◆ **Instructions to follow**
Below are lines of data, and only some are wanted. Please repeat exactly those from the line that has "Iscriviti alla nostra newslettere!" through the line that has "dich? Was wünscht du dir am Heldenplatz?".

Extracted page text data
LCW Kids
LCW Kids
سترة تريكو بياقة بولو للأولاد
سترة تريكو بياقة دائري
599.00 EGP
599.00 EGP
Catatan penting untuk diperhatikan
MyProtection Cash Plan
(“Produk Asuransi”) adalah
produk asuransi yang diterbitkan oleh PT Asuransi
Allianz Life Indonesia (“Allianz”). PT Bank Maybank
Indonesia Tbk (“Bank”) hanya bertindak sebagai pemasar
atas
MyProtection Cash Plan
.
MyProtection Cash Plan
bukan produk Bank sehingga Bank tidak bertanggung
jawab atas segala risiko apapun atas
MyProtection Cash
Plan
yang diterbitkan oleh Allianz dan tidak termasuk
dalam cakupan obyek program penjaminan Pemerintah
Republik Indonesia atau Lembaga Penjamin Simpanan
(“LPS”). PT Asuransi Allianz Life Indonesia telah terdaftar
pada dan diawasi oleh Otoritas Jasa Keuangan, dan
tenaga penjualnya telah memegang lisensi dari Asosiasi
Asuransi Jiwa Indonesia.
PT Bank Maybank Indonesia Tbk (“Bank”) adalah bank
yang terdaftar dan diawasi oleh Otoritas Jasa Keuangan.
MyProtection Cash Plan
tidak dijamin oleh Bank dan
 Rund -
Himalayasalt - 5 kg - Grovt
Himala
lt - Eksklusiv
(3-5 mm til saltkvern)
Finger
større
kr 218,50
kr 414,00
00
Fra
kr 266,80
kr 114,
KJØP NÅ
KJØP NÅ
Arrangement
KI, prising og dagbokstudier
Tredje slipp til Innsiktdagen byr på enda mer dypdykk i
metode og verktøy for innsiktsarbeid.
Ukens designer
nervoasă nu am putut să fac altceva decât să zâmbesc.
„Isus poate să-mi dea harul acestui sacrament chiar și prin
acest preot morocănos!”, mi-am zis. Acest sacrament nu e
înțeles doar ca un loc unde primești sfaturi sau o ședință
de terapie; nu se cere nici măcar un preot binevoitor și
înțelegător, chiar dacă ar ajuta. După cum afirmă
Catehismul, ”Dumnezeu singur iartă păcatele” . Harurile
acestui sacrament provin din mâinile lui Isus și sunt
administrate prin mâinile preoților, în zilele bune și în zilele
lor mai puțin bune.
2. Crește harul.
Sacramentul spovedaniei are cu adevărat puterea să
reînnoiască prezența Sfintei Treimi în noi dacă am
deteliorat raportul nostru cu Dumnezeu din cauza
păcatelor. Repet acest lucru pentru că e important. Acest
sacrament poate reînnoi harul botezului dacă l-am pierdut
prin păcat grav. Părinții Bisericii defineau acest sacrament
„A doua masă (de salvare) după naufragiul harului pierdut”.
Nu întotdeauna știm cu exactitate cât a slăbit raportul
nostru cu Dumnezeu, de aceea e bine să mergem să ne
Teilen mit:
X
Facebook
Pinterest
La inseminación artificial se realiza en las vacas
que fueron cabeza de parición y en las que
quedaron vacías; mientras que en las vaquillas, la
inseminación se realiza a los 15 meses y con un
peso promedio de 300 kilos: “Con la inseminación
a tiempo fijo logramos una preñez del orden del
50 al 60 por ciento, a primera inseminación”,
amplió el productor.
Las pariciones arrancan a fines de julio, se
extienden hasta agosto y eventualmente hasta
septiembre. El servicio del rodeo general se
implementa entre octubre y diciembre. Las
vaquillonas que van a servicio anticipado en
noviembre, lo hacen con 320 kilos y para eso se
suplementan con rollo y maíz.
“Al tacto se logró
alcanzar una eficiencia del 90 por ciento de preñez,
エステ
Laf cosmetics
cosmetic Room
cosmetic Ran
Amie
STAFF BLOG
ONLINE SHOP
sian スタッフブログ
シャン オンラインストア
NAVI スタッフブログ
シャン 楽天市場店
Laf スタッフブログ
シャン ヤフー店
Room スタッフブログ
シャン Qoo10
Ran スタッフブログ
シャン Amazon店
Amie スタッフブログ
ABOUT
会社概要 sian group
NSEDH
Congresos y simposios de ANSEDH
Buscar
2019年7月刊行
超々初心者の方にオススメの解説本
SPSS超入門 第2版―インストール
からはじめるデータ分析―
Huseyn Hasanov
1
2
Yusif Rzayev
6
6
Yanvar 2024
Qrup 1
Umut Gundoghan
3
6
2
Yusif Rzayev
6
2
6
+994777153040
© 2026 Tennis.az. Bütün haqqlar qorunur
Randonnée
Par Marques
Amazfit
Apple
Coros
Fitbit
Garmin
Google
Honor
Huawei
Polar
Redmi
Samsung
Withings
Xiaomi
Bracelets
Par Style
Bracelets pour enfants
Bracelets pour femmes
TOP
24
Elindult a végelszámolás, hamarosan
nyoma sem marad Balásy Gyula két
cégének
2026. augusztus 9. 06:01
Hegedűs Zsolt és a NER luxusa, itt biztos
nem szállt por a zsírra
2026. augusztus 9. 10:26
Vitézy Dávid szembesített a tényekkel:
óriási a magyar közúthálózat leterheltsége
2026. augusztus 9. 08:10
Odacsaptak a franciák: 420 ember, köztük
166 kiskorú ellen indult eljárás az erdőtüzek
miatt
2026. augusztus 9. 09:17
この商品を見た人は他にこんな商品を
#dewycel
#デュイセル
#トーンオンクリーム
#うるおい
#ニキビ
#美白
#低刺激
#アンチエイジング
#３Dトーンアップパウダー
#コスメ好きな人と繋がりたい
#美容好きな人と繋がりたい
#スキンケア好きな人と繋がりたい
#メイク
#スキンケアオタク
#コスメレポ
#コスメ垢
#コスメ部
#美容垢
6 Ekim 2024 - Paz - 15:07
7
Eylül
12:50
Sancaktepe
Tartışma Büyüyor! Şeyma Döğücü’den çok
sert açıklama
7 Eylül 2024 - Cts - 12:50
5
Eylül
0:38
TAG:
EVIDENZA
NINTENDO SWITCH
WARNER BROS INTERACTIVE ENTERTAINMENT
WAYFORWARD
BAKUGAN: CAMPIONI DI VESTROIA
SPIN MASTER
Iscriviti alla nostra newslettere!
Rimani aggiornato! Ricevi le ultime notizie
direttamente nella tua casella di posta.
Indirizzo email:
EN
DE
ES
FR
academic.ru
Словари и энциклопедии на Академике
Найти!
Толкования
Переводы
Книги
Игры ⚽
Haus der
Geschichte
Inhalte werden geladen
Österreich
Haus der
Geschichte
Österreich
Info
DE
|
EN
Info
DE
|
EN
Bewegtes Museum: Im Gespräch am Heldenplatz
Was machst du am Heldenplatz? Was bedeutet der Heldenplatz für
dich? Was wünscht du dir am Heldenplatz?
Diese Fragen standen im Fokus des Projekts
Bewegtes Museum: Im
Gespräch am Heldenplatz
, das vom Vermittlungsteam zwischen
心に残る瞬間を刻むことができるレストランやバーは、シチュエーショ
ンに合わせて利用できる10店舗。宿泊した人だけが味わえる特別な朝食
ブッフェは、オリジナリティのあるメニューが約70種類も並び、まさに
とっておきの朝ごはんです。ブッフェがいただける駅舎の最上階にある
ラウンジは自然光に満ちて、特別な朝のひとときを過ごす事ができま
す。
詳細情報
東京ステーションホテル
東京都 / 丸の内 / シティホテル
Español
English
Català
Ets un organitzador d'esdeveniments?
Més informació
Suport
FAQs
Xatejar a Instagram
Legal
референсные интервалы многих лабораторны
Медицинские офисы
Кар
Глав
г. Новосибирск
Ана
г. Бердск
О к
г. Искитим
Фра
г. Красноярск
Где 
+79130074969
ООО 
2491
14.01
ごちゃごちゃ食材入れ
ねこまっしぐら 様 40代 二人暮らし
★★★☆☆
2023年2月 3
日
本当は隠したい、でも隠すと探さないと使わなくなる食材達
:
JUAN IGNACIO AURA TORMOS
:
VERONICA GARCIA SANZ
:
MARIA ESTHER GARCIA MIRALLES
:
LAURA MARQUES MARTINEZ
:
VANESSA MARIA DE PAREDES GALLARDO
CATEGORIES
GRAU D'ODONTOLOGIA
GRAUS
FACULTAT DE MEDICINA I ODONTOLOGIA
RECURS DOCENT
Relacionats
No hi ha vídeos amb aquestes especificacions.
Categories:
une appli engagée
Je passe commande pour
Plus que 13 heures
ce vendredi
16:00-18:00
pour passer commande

◆ **Your solution**
Iscriviti alla nostra newslettere!
Rimani aggiornato! Ricevi le ultime notizie
direttamente nella tua casella di posta.
Indirizzo email:
EN
DE
ES
FR
academic.ru
Словари и энциклопедии на Академике
Найти!
Толкования
Переводы
Книги
Игры ⚽
Haus der
Geschichte
Inhalte werden geladen
Österreich
Haus der
Geschichte
Österreich
Info
DE
|
EN
Info
DE
|
EN
Bewegtes Museum: Im Gespräch am Heldenplatz
Was machst du am Heldenplatz? Was bedeutet der Heldenplatz für
dich? Was wünscht du dir am Heldenplatz?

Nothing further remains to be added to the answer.